Trying to resolve this “sadness” with his unbridled love for Pakistan seemed to be Hamid’s theme for the day.
The writer berated society for being too close-minded and living behind “complex illusions”, while simultaneously lauding Pakistanis for their diversity and ability to bounce back ala analogies to the Pakistan Cricket team.
“Our survival is like our cricket team. You always think we’re going to lose, but sometimes we end up winning. You can look at the team and you know, give it five years, let the corruption go and we could be the world’s best team. It doesn’t happen… but I’m still a Pakistan cricket fan.”
Responding to a question about the gushing positivity Hamid tends to exude in his articles in the print media, the writer admitted that, “At the risk of sounding like an idiot, I always look for something to be positive about. I feel there is so much negativity about Pakistan, I actively look for something optimistic to say, though maybe I do that just to make myself feel better. I am not always optimistic.”
The standard “what about the media’s role” question was also addressed by Hamid, who veered from depicting the current state of the local media as “vile, muck-raking, intellectually dishonest” to celebrating its diversity and growth.
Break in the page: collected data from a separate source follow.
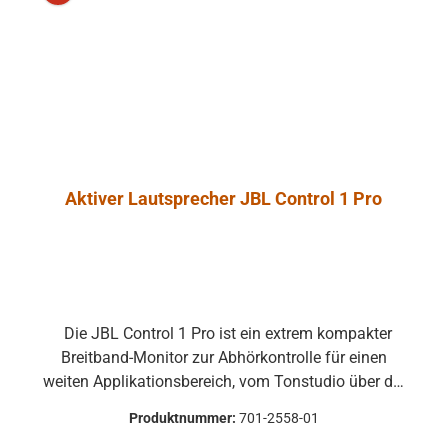
 unliebsame
rungen zu
e
ntrol 1 Pro
ht aus
dichtetem
nschaum, der
onanzarmut
Aktiver Lautsprecher JBL Control 1 Pro
cht. Ein
es Angebot an
onalem
ehör erlaubt
ge und die
ringung und
Die JBL Control 1 Pro ist ein extrem kompakter
des Monitors.
Breitband-Monitor zur Abhörkontrolle für einen
er ist in der
weiten Applikationsbereich, vom Tonstudio über die
ol 1 Pro-WH
Video Postproduction bis zum Ü-Wagen und
r Halter ist mit
Produktnummer:
701-2558-01
Rundfunkstudio. Für Beschallungs- und
gelgelenk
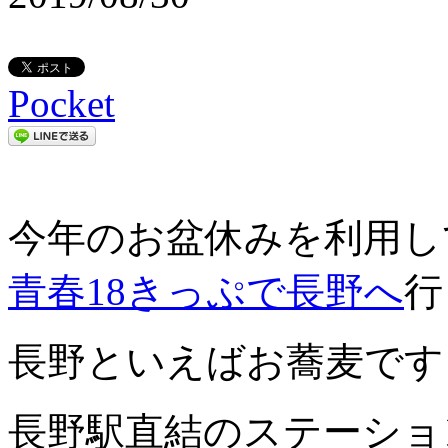
Pocket
今年のお盆休みを利用し
青春18きっぷで長野へ
行
長野といえばお蕎麦です
長野駅直結のステーションビ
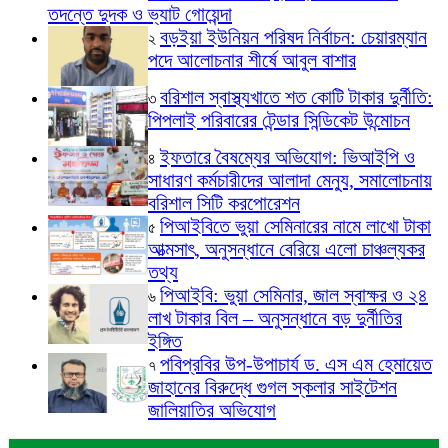
তদন্তে দুদক ও ভ্যাট গোয়েন্দা
বড়ইয়া ইউনিয়ন পরিষদ নির্বাচন: চেয়ারম্যান
২
পদে আলোচনার শীর্ষে আবুল বাশার
বরিশাল স্বাস্থ্যখাতে শত কোটি টাকার দুর্নীতি:
৩
পিপলাই পরিবারের টেন্ডার সিন্ডিকেট উন্মোচন
ইফতারে বৈষম্যের অভিযোগ: ভিআইপি ও
৪
সাধারণ কর্মচারীদের আলাদা মেন্যু, সমালোচনায়
বরিশাল সিটি করপোরেশন
পিআইবিতে ভুয়া সেমিনারের নামে লাখো টাকা
৫
আত্মসাৎ, অনুসন্ধানে বেরিয়ে এলো চাঞ্চল্যকর
তথ্য
পিআইবি: ভুয়া সেমিনার, জাল স্বাক্ষর ও ২৪
৬
লাখ টাকার বিল – অনুসন্ধানে বড় দুর্নীতির
ইঙ্গিত
পবিপ্রবির উপ-উপাচার্য ড. এস এম হেমায়েত
৭
জাহানের বিরুদ্ধে গুগল স্কলার সাইটেশন
জালিয়াতির অভিযোগ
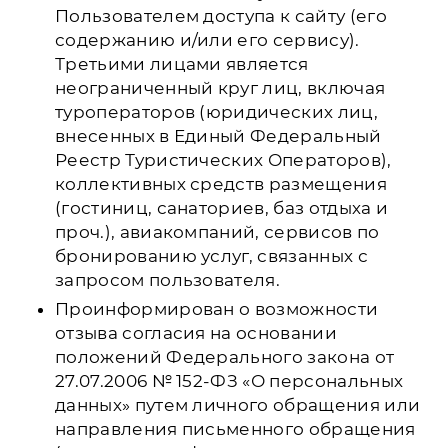
Пользователем доступа к сайту (его
содержанию и/или его сервису).
Третьими лицами является
неограниченный круг лиц, включая
туроператоров (юридических лиц,
внесенных в Единый Федеральный
Реестр Туристических Операторов),
коллективных средств размещения
(гостиниц, санаториев, баз отдыха и
проч.), авиакомпаний, сервисов по
бронированию услуг, связанных с
запросом пользователя.
Проинформирован о возможности
отзыва согласия на основании
положений Федерального закона от
27.07.2006 № 152-ФЗ «О персональных
данных» путем личного обращения или
направления письменного обращения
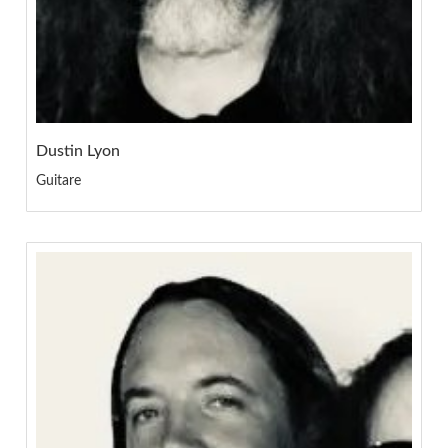
Dustin Lyon
Guitare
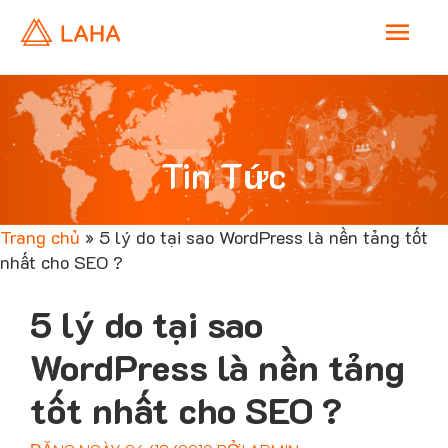
M
a
i
Tin Tức
Tin Tức
n
Trang chủ
»
5 lý do tại sao WordPress là nền tảng tốt
M
nhất cho SEO ?
e
5 lý do tại sao
n
WordPress là nền tảng
tốt nhất cho SEO ?
u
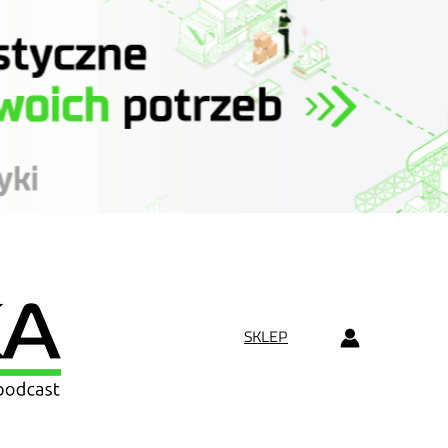
SKLEP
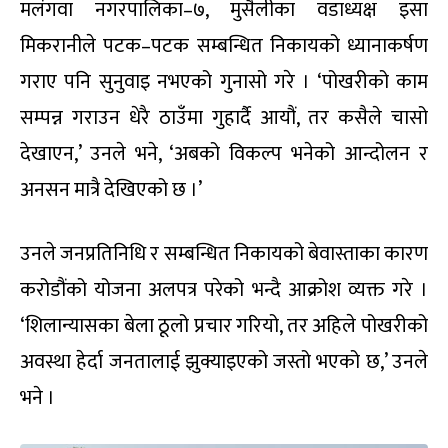
मलंगवा नगरपालिका–७, मुसैलीका वडाध्यक्ष इसा
मिकरानीले पटक–पटक सम्बन्धित निकायको ध्यानाकर्षण
गराए पनि सुनुवाइ नभएको गुनासो गरे । ‘पोखरीको काम
सम्पन्न गराउन धेरै ठाउँमा गुहार्दै आयौं, तर कसैले चासो
देखाएन,’ उनले भने, ‘अबको विकल्प भनेको आन्दोलन र
अनसन मात्रै देखिएको छ ।’
उनले जनप्रतिनिधि र सम्बन्धित निकायको बेवास्ताका कारण
करोडौंको योजना अलपत्र परेको भन्दै आक्रोश व्यक्त गरे ।
‘शिलान्यासका बेला ठूलो प्रचार गरियो, तर अहिले पोखरीको
अवस्था हेर्दा जनतालाई झुक्याइएको जस्तो भएको छ,’ उनले
भने ।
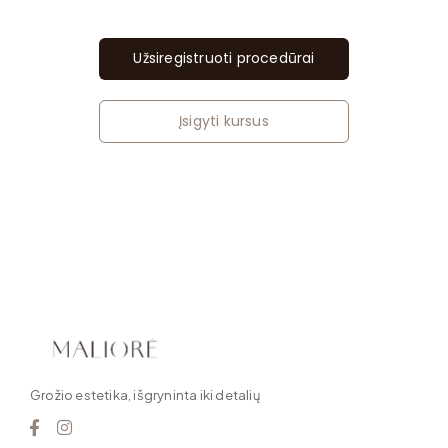
Užsiregistruoti procedūrai
Įsigyti kursus
Grožio estetika, išgryninta iki detalių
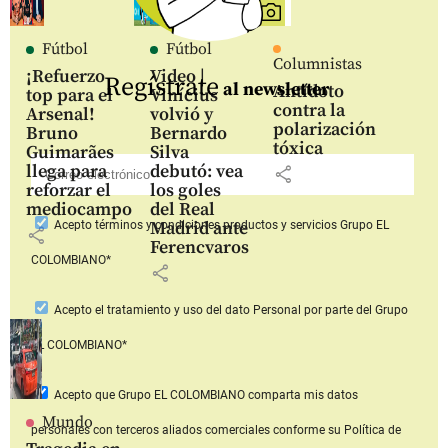
Fútbol
Fútbol
Columnistas
¡Refuerzo
Video |
Regístrate
al newsletter
Antídoto
top para el
Vinícius
contra la
Arsenal!
volvió y
polarización
Bruno
Bernardo
tóxica
Guimarães
Silva
llega para
debutó: vea
share
reforzar el
los goles
mediocampo
del Real
Madrid ante
Acepto
términos y condiciones productos y servicios
Grupo EL
share
Ferencvaros
COLOMBIANO*
share
Acepto
el tratamiento y uso del dato Personal
por parte del Grupo
EL COLOMBIANO*
Acepto que Grupo EL COLOMBIANO
comparta mis datos
Mundo
personales con terceros aliados comerciales
conforme su Política de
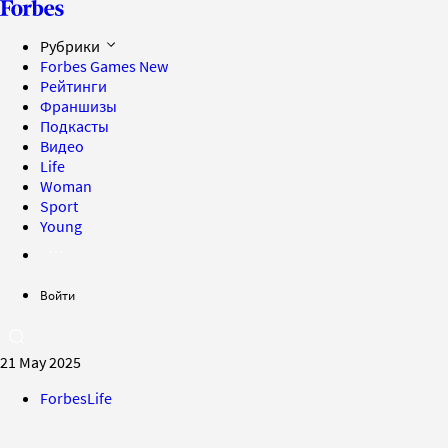
Рубрики
Forbes Games
New
Рейтинги
Франшизы
Подкасты
Видео
Life
Woman
Sport
Young
Войти
21 May 2025
ForbesLife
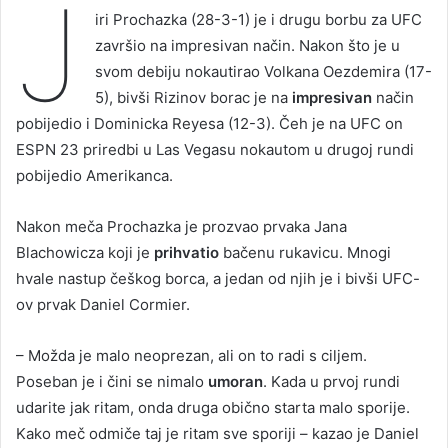
J
iri Prochazka (28-3-1) je i drugu borbu za UFC
završio na impresivan način. Nakon što je u
svom debiju nokautirao Volkana Oezdemira (17-
5), bivši Rizinov borac je na
impresivan
način
pobijedio i Dominicka Reyesa (12-3). Čeh je na UFC on
ESPN 23 priredbi u Las Vegasu nokautom u drugoj rundi
pobijedio Amerikanca.
Nakon meča Prochazka je prozvao prvaka Jana
Blachowicza koji je
prihvatio
bačenu rukavicu. Mnogi
hvale nastup češkog borca, a jedan od njih je i bivši UFC-
ov prvak Daniel Cormier.
– Možda je malo neoprezan, ali on to radi s ciljem.
Poseban je i čini se nimalo
umoran
. Kada u prvoj rundi
udarite jak ritam, onda druga obično starta malo sporije.
Kako meč odmiče taj je ritam sve sporiji – kazao je Daniel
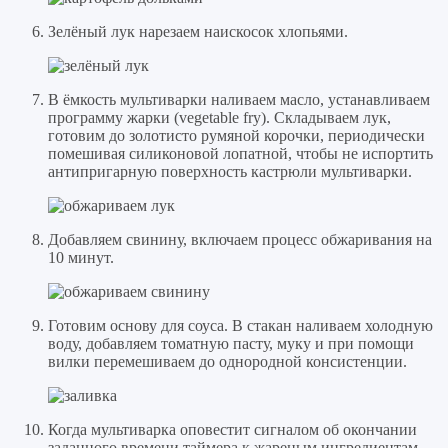
Зелёный лук нарезаем наискосок хлопьями.
В ёмкость мультиварки наливаем масло, устанавливаем
программу жарки (vegetable fry). Складываем лук,
готовим до золотисто румяной корочки, периодически
помешивая силиконовой лопатной, чтобы не испортить
антипригарную поверхность кастрюли мультиварки.
Добавляем свинину, включаем процесс обжаривания на
10 минут.
Готовим основу для соуса. В стакан наливаем холодную
воду, добавляем томатную пасту, муку и при помощи
вилки перемешиваем до однородной консистенции.
Когда мультиварка оповестит сигналом об окончании
заданного времени таймера к жареным ингредиентам,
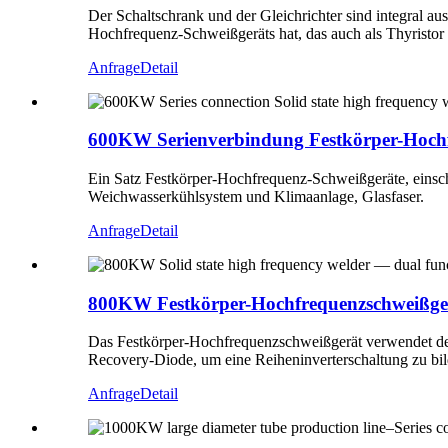
Der Schaltschrank und der Gleichrichter sind integral aus
Hochfrequenz-Schweißgeräts hat, das auch als Thyristo
Anfrage
Detail
600KW Serienverbindung Festkörper-Hochf
Ein Satz Festkörper-Hochfrequenz-Schweißgeräte, einsch
Weichwasserkühlsystem und Klimaanlage, Glasfaser.
Anfrage
Detail
800KW Festkörper-Hochfrequenzschweißger
Das Festkörper-Hochfrequenzschweißgerät verwende
Recovery-Diode, um eine Reiheninverterschaltung zu bil
Anfrage
Detail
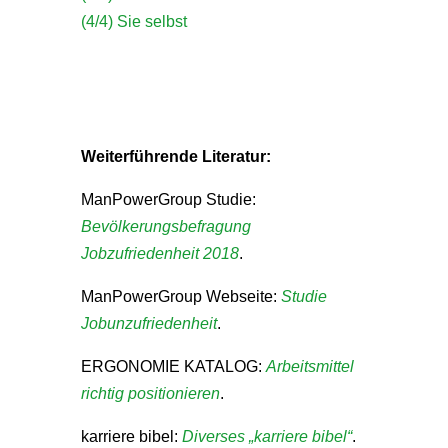
(4/4) Sie selbst
Weiterführende Literatur:
ManPowerGroup Studie:
Bevölkerungsbefragung
Jobzufriedenheit 2018
.
ManPowerGroup Webseite:
Studie
Jobunzufriedenheit
.
ERGONOMIE KATALOG:
Arbeitsmittel
richtig positionieren
.
karriere bibel:
Diverses „karriere bibel“
.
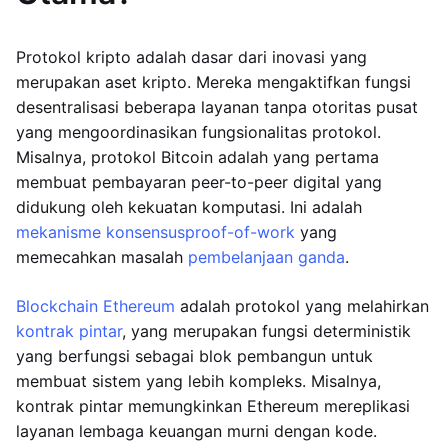
Protokol kripto adalah dasar dari inovasi yang
merupakan aset kripto. Mereka mengaktifkan fungsi
desentralisasi beberapa layanan tanpa otoritas pusat
yang mengoordinasikan fungsionalitas protokol.
Misalnya, protokol Bitcoin adalah yang pertama
membuat pembayaran peer-to-peer digital yang
didukung oleh kekuatan komputasi. Ini adalah
mekanisme konsensus
proof-of-work
yang
memecahkan masalah
pembelanjaan ganda
.
Blockchain Ethereum
adalah protokol yang melahirkan
kontrak pintar
, yang merupakan fungsi deterministik
yang berfungsi sebagai blok pembangun untuk
membuat sistem yang lebih kompleks. Misalnya,
kontrak pintar memungkinkan Ethereum mereplikasi
layanan lembaga keuangan murni dengan kode.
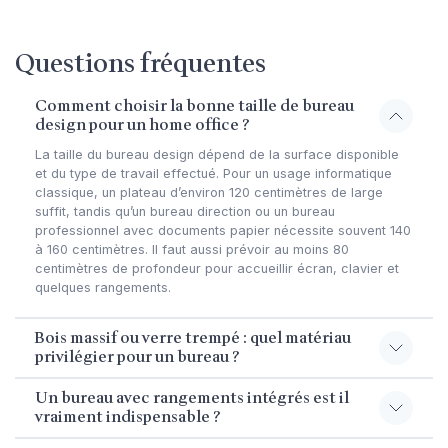
Questions fréquentes
Comment choisir la bonne taille de bureau
design pour un home office ?
La taille du bureau design dépend de la surface disponible
et du type de travail effectué. Pour un usage informatique
classique, un plateau d’environ 120 centimètres de large
suffit, tandis qu’un bureau direction ou un bureau
professionnel avec documents papier nécessite souvent 140
à 160 centimètres. Il faut aussi prévoir au moins 80
centimètres de profondeur pour accueillir écran, clavier et
quelques rangements.
Bois massif ou verre trempé : quel matériau
privilégier pour un bureau ?
Un bureau avec rangements intégrés est il
vraiment indispensable ?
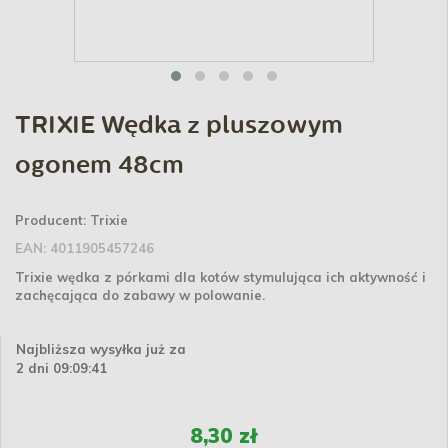
TRIXIE Wędka z pluszowym
ogonem 48cm
Producent:
Trixie
EAN:
4011905457246
Trixie wędka z pórkami dla kotów stymulująca ich aktywność i
zachęcająca do zabawy w polowanie.
Najbliższa wysyłka już za
2 dni 09:09:41
8,30 zł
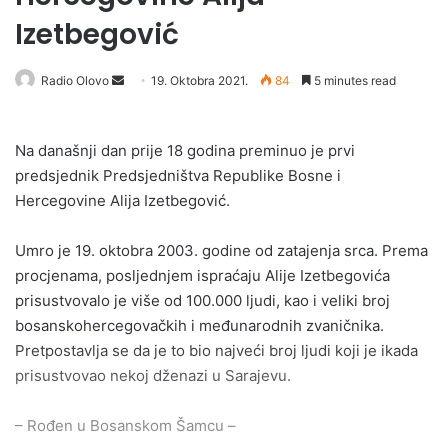
Izetbegović
Send
Radio Olovo
19. Oktobra 2021.
84
5 minutes read
an
email
Na današnji dan prije 18 godina preminuo je prvi
predsjednik Predsjedništva Republike Bosne i
Hercegovine Alija Izetbegović.
Umro je 19. oktobra 2003. godine od zatajenja srca. Prema
procjenama, posljednjem ispraćaju Alije Izetbegovića
prisustvovalo je više od 100.000 ljudi, kao i veliki broj
bosanskohercegovačkih i međunarodnih zvaničnika.
Pretpostavlja se da je to bio najveći broj ljudi koji je ikada
prisustvovao nekoj dženazi u Sarajevu.
– Rođen u Bosanskom Šamcu –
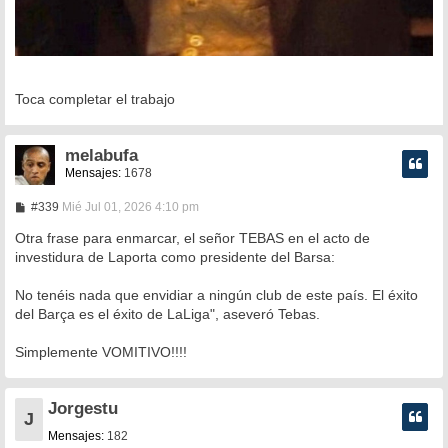
Toca completar el trabajo
melabufa
Mensajes:
1678
M
#339
Mié Jul 01, 2026 4:10 pm
e
n
Otra frase para enmarcar, el señor TEBAS en el acto de
s
investidura de Laporta como presidente del Barsa:
a
j
e
No tenéis nada que envidiar a ningún club de este país. El éxito
del Barça es el éxito de LaLiga", aseveró Tebas.
Simplemente VOMITIVO!!!!
Jorgestu
J
Mensajes:
182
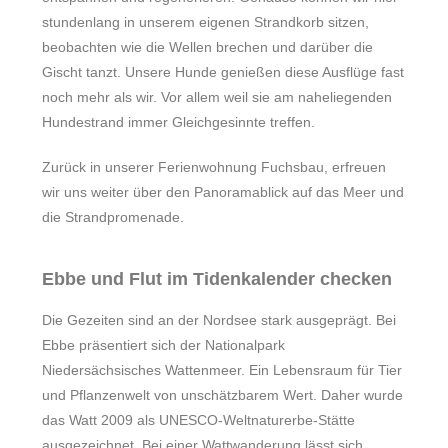
stundenlang in unserem eigenen Strandkorb sitzen,
beobachten wie die Wellen brechen und darüber die
Gischt tanzt. Unsere Hunde genießen diese Ausflüge fast
noch mehr als wir. Vor allem weil sie am naheliegenden
Hundestrand immer Gleichgesinnte treffen.
Zurück in unserer Ferienwohnung Fuchsbau, erfreuen
wir uns weiter über den Panoramablick auf das Meer und
die Strandpromenade.
Ebbe und Flut im Tidenkalender
checken
Die Gezeiten sind an der Nordsee stark ausgeprägt. Bei
Ebbe präsentiert sich der Nationalpark
Niedersächsisches Wattenmeer. Ein Lebensraum für Tier
und Pflanzenwelt von unschätzbarem Wert. Daher wurde
das Watt 2009 als UNESCO-Weltnaturerbe-Stätte
ausgezeichnet. Bei einer Wattwanderung lässt sich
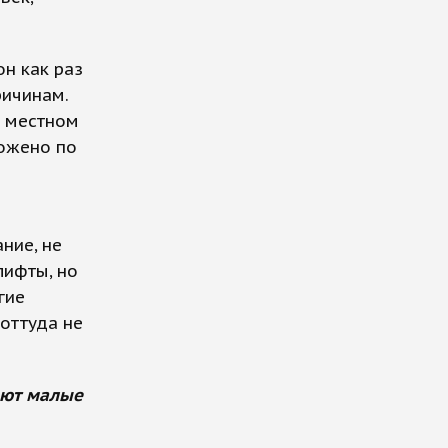
он как раз
ричинам.
а местном
ложено по
ние, не
лифты, но
гие
оттуда не
ают малые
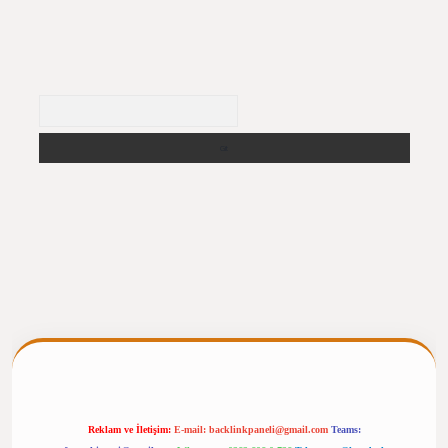
Arama
ergiris.casino/
betexpergir.net
Reklam ve İletişim:
E-mail:
backlinkpaneli@gmail.com
Teams:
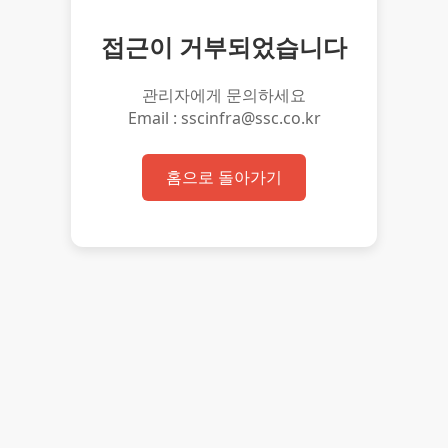
접근이 거부되었습니다
관리자에게 문의하세요
Email : sscinfra@ssc.co.kr
홈으로 돌아가기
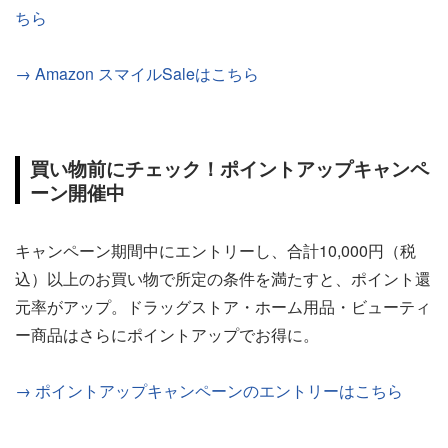
ちら
→ Amazon スマイルSaleはこちら
買い物前にチェック！ポイントアップキャンペ
ーン開催中
キャンペーン期間中にエントリーし、合計10,000円（税
込）以上のお買い物で所定の条件を満たすと、ポイント還
元率がアップ。ドラッグストア・ホーム用品・ビューティ
ー商品はさらにポイントアップでお得に。
→ ポイントアップキャンペーンのエントリーはこちら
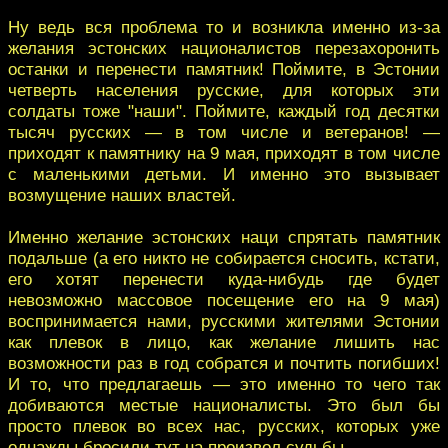
Ну ведь вся проблема то и возникла именно из-за
желания эстонских националистов перезахоронить
останки и перенести памятник! Поймите, в Эстонии
четверть населения русские, для которых эти
солдаты тоже "наши". Поймите, каждый год десятки
тысяч русских — в том числе и ветеранов! —
приходят к памятнику на 9 мая, приходят в том числе
с маленькими детьми. И именно это вызывает
возмущение наших властей.
Именно желание эстонских наци спрятать памятник
подальше (а его никто не собирается сносить, кстати,
его хотят перенести куда-нибудь где будет
невозможно массовое посещение его на 9 мая)
воспринимается нами, русскими жителями Эстонии
как плевок в лицо, как желание лишить нас
возможности раз в год собратся и почтить погибших!
И то, что предлагаешь — это именно то чего так
добиваются местые националисты. Это был бы
просто плевок во всех нас, русских, которых уже
однажды бросили тут на произвол судьбы.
Somewhat inevitably, Veena Malik cropped into the conversation, with Hamid terming her his new hero, to which the crowd responded with claps, cheers and a few groans.
“I wish we all had the courage and the guts to take a principled stand like Veena,” said a visibly enthused Hamid. “She beat mufti at his game… I am a bombshell actress, that’s what I do, so back off. It was so wonderful to see, partly because it’s so rare. Let’s not kid ourselves, there is a degree of pernicious self censorship in our society.”
In between the dialogue, Hamid interspersed his talk with “back patting” for other local writers including Mohammad Hanif and Daniyal Mueenuddin.
Hamid added that he was currently working on his third novel himself, and was looking forward to the film adaptation of his book The Reluctant Fundamentalist, which would begin shooting in April under the direction of Mira Nair (of Salaam Bombay fame).
Closing off with a reading from Moth Smoke focused on the craft of rolling a ‘desi joint’ in Lahore, Hamid’s principal message seemed to be one of positivity tempered with ironic musing: “Our immense potential is usually undermined by us.”